As part of a balanced literacy program, our reading and writing units of study are integrated. We begin the school year introducing the routines and expectations of readers' and writers' workshop. Next, students are immersed in narrative stories and writing. Midyear, informational text and writing is introduced and developed, followed by a focus on characters and opinion writing. Students then explore poetry text and composition. Finally, students are presented with the opportunity to revisit all genres toward the end of the year.

Math
Students are activity engaged in mathematics through many hands on activities and games. Home Connection parent information letters will be sent home at the beginning of each unit. Please refer to these parent letters for more information about what and how students are learning.

Unit 1: Figure the Facts- Focus on the number line, addition and subtraction facts to 20, and story problems.
Unit 2: Place Value & Measurement- Focus on U.S. Standard measurement, addition and subtraction facts to 20, place value-tens and ones, and money.
Unit 3: Addition & Subtraction Within One Hundred- Focus on using an open number line for addition and subtraction, story problems, and place value within one hundred.
Unit 4: Measurement- Review of measurement, story problems, data, subtraction facts, and money.
Unit 5: Place Value to One Thousand- Focus on fact families, place value to one-thousand, and time and money.
Unit 6: Geometry- Focus on two and three dimensional shapes, symmetry, facts, and problem solving.
Unit 7: Measurement, Fractions & Multi-Digit Computation- Focus on the Metric System, fractions, problem solving, and money.
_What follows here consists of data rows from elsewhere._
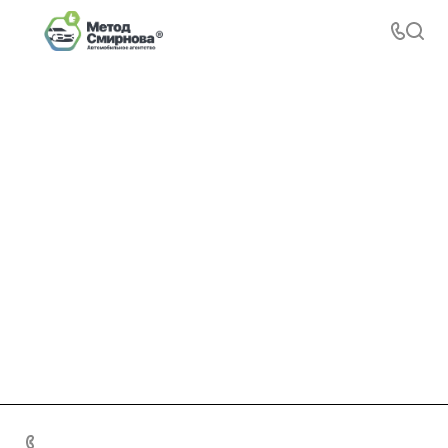
+7 495 156-37-39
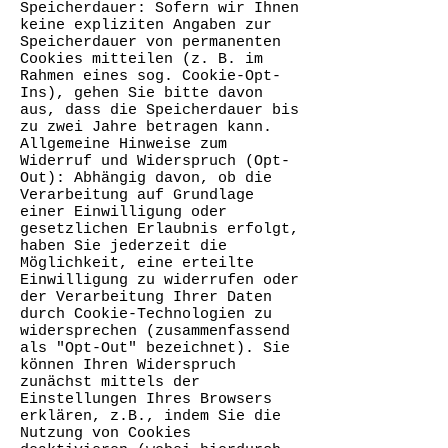
Speicherdauer: Sofern wir Ihnen
keine expliziten Angaben zur
Speicherdauer von permanenten
Cookies mitteilen (z. B. im
Rahmen eines sog. Cookie-Opt-
Ins), gehen Sie bitte davon
aus, dass die Speicherdauer bis
zu zwei Jahre betragen kann.
Allgemeine Hinweise zum
Widerruf und Widerspruch (Opt-
Out): Abhängig davon, ob die
Verarbeitung auf Grundlage
einer Einwilligung oder
gesetzlichen Erlaubnis erfolgt,
haben Sie jederzeit die
Möglichkeit, eine erteilte
Einwilligung zu widerrufen oder
der Verarbeitung Ihrer Daten
durch Cookie-Technologien zu
widersprechen (zusammenfassend
als "Opt-Out" bezeichnet). Sie
können Ihren Widerspruch
zunächst mittels der
Einstellungen Ihres Browsers
erklären, z.B., indem Sie die
Nutzung von Cookies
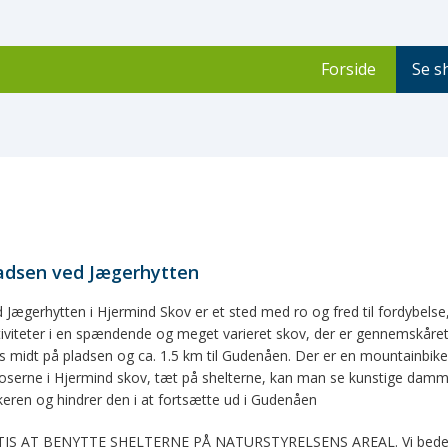
Forside
Se s
ladsen ved Jægerhytten
d Jægerhytten i Hjermind Skov er et sted med ro og fred til fordybel
tiviteter i en spændende og meget varieret skov, der er gennemskåret
ds midt på pladsen og ca. 1.5 km til Gudenåen. Der er en mountainbike
serne i Hjermind skov, tæt på shelterne, kan man se kunstige dam
eren og hindrer den i at fortsætte ud i Gudenåen
IS AT BENYTTE SHELTERNE PÅ NATURSTYRELSENS AREAL. Vi beder dig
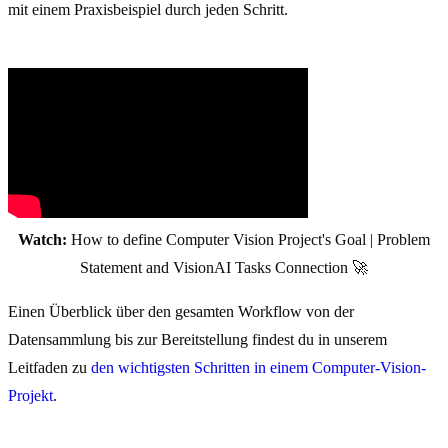
mit einem Praxisbeispiel durch jeden Schritt.
Watch:
How to define Computer Vision Project's Goal | Problem
Statement and VisionAI Tasks Connection 🚀
Einen Überblick über den gesamten Workflow von der
Datensammlung bis zur Bereitstellung findest du in unserem
Leitfaden zu
den wichtigsten Schritten in einem Computer-Vision-
Projekt
.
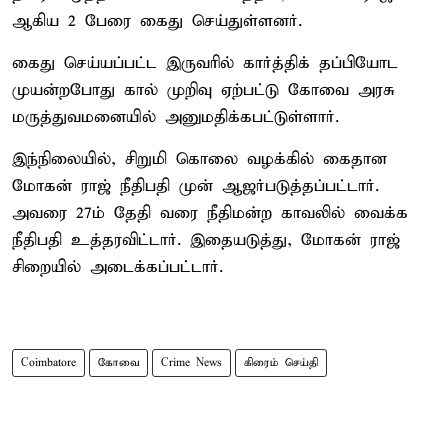
ஆகிய 2 பேரை கைது செய்துள்ளனர்.
கைது செய்யப்பட்ட இருவரில் கார்த்திக் தப்பியோட
முயன்றபோது கால் முறிவு ஏற்பட்டு கோவை அரசு
மருத்துவமனையில் அனுமதிக்கபட்டுள்ளார்.
இந்நிலையில், சிறுமி கொலை வழக்கில் கைதான
மோகன் ராஜ் நீதிபதி முன் ஆஜர்படுத்தப்பட்டார்.
அவரை 27ம் தேதி வரை நீதிமன்ற காவலில் வைக்க
நீதிபதி உத்தரவிட்டார். இதையடுத்து, மோகன் ராஜ்
சிறையில் அடைக்கப்பட்டார்.
Coimbatore
கோவை
Crime News
கிரைம் செய்தி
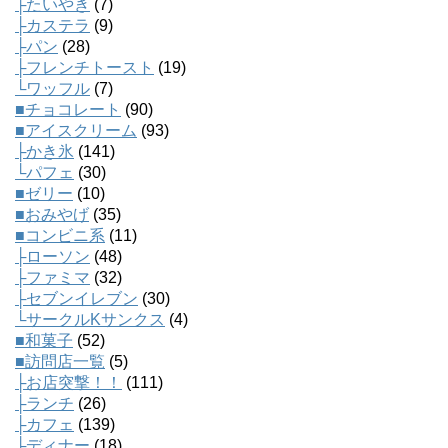
├たいやき
(7)
├カステラ
(9)
├パン
(28)
├フレンチトースト
(19)
└ワッフル
(7)
■チョコレート
(90)
■アイスクリーム
(93)
├かき氷
(141)
└パフェ
(30)
■ゼリー
(10)
■おみやげ
(35)
■コンビニ系
(11)
├ローソン
(48)
├ファミマ
(32)
├セブンイレブン
(30)
└サークルKサンクス
(4)
■和菓子
(52)
■訪問店一覧
(5)
├お店突撃！！
(111)
├ランチ
(26)
├カフェ
(139)
├ディナー
(18)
In addition to the IXL and the Bridges in Mathematics website, please see the useful links page for some additional math practice websites.

Number Corner
Students have additional math instruction during Number Corner. Number Corner is organized by months of the school year, September through May. Each month, students focus on a different subject for real world mathematical investigation—they might collect increments of time, money, measurements, fractions, arrays, or survey data.